Altamente formativo para o homem contemporâneo é admirar o temperamento medieval descrito por Dr. Plinio neste número da revista1. Caracterizava-se ele pela estabilidade decorrente da noção da longa duração de tudo o que se faz. O medieval não tinha pressa, pois procurava em tudo a perfeição. Disso temos um belo exemplo no modo de ser sacral de Dona Lucilia, descrito pelo “Filhão” nestes termos pervadidos de gratidão:

O que caracterizava o espírito dela era uma retidão extraordinária, que consistia em ver sempre todas as coisas inteiramente de frente. Por mais dolorosas ou promissoras que fossem, ser inteiramente objetiva, vendo o sofrimento com toda a sequela de amarguras que ele pudesse trazer. Vendo também a alegria, sem exagerar as vantagens que trazia, e compreendendo bem como nesta terra tudo é aleatório e como, portanto, tudo de repente pode degringolar. De onde uma posição muito calma, muito estável em face da vida.
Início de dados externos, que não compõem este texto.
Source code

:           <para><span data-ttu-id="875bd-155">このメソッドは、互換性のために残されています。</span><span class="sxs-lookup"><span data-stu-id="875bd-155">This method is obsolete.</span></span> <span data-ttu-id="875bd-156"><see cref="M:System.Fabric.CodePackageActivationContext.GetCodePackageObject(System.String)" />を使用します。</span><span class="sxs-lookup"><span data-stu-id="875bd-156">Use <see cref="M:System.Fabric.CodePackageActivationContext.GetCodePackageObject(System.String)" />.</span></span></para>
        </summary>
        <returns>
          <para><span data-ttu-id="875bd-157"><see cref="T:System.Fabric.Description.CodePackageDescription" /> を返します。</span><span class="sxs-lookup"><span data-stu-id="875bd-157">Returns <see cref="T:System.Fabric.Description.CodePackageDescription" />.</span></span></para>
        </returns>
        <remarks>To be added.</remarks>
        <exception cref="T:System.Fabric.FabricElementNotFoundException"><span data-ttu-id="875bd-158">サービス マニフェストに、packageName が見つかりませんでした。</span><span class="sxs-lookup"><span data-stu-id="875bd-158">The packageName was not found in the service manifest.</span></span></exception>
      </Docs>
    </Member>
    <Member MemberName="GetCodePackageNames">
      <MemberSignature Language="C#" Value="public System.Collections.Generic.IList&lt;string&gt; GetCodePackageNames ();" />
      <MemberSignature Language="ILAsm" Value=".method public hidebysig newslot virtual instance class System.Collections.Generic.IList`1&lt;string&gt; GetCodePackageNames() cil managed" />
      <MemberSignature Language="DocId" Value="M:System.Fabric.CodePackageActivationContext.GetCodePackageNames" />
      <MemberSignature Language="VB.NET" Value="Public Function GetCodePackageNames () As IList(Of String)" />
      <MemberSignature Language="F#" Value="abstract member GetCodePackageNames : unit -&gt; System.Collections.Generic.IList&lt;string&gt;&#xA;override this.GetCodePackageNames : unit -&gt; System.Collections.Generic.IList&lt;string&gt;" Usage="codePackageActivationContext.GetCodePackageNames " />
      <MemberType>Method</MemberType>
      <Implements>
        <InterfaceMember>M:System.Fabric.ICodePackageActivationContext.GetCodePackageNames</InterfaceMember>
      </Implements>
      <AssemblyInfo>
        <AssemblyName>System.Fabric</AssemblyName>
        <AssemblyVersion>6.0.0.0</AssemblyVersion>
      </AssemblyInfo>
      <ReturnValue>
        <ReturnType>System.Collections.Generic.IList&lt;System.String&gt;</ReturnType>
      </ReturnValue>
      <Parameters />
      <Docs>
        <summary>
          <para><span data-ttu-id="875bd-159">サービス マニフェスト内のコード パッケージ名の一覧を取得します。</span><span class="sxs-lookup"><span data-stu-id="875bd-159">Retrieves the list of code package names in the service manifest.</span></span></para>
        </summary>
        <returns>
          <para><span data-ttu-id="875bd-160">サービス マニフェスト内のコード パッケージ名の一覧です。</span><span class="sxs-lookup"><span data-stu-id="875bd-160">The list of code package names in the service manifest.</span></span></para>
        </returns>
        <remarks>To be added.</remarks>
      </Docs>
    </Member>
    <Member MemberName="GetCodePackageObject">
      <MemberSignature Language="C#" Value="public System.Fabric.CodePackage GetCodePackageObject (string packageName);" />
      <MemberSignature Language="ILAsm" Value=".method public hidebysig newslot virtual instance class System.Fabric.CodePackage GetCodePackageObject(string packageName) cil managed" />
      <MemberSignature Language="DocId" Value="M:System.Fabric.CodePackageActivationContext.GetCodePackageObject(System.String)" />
Ela não tinha nem grandes torcidas, nem grandes ansiedades, nem grandes depressões, não sendo nem um pouco uma pessoa apática.

A minha mãe era o contrário do meu temperamento fleumático. Para usar uma expressão implicante de hoje, ela vivia profundamente todos os acontecimentos, mas com uma certa distância. Havia entra ela e os fatos uma camada que os ruídos destes não conseguiam transpor. E ela, para aquém dos fatos, conservava a calma, a distância psíquica, a estabilidade e a continuidade.

De maneira que ela era sacral, recolhida, tranquila, forte e meiga em todas as circunstâncias da vida. Por mais que estas mudassem, ela estava sempre na mesma posição.

Mas, por detrás desta atitude tão calma, havia um profundo senso do dever. Ela não entendia que a finalidade da vida fosse conquistar honras, prazeres, glórias, dinheiro para gozar o mais possível e depois morrer.

Para ela, a vida consistia num certo dever a cumprir e numa certa forma de alma a adquirir.

Ela considerava que a felicidade está em se ter uma alma elevada, piedosa e tranquila, e em gozar os prazeres simples, despretensiosos e normais da existência. A felicidade não está, portanto, nas grandes festas, nas grandes viagens e nas grandes fortunas, mas na boa ordenação da vida quotidiana, no bom aproveitamento dos lazeres comuns e em conferir um significado espiritual e moral ao gozo do que se tem. É uma felicidade, sobretudo, de alma, uma felicidade de situação temperante, tranquila, modesta, que se sente até no infortúnio, porque, desde que não tenhamos culpa pela derrocada, conserva-se o essencial: a consciência limpa diante de Deus e uma elevação de alma que torna a vida digna de ser vivida.

Ela possuía uma serenidade que a colocava acima de todas as vicissitudes e fazia dela uma pessoa constantemente igual a si mesma, mesmo quando os caminhos da vida se fechavam, às vezes de modo assustador.

E sempre com esta temperança, esta normalidade que era a perfeita proporção entre o acontecimento externo e a repercussão interna nela. De maneira que ela vibrava em face das coisas na proporção e na medida equilibrada, com uma ordem de valores em que o religioso estava acima de tudo. Abaixo do religioso vinha o metafísico, depois o moral, e em seguida os interesses contingentes da vida tratados com o devido cuidado.

Toda esta retidão ela possuía porque intuía que assim as coisas deveriam ser, e compreendia — com uma clareza cheia de verdades implícitas — estar conforme a Religião.

Quando eu tinha 10 ou 11 anos, notei o choque da Revolução e da Contra-Revolução, e percebi que toda a tradição que eu recebi dela entrava em luta com o mundo moderno. Em determinado momento, compreendi que a explicação verdadeira desta tradição era a Santa Igreja Católica, Apostólica e Romana. Deu-se, então, um flash no meu espírito e cheguei a unir todo o amor à Religião ao amor a esta tradição, cujo substractum religioso mamãe não via tão explicitamente.

É preciso ver em Dona Lucilia, sobretudo, aquela elevação de alma por onde, com toda temperança, desde pequenina, ela soube ir cada vez mais colocando a Religião acima de tudo, os valores espirituais acima dos materiais, e a vida terrena como uma coisa que deve ser vivida, sobretudo, para um dever, fruindo das pequenas vantagens da vida apenas o necessário para o cumprimento do dever.

É a impostação sacral da alma que a preparou para contemplar a Deus face a face. Creio que por aí podemos entendê-la bem e nos unir a ela.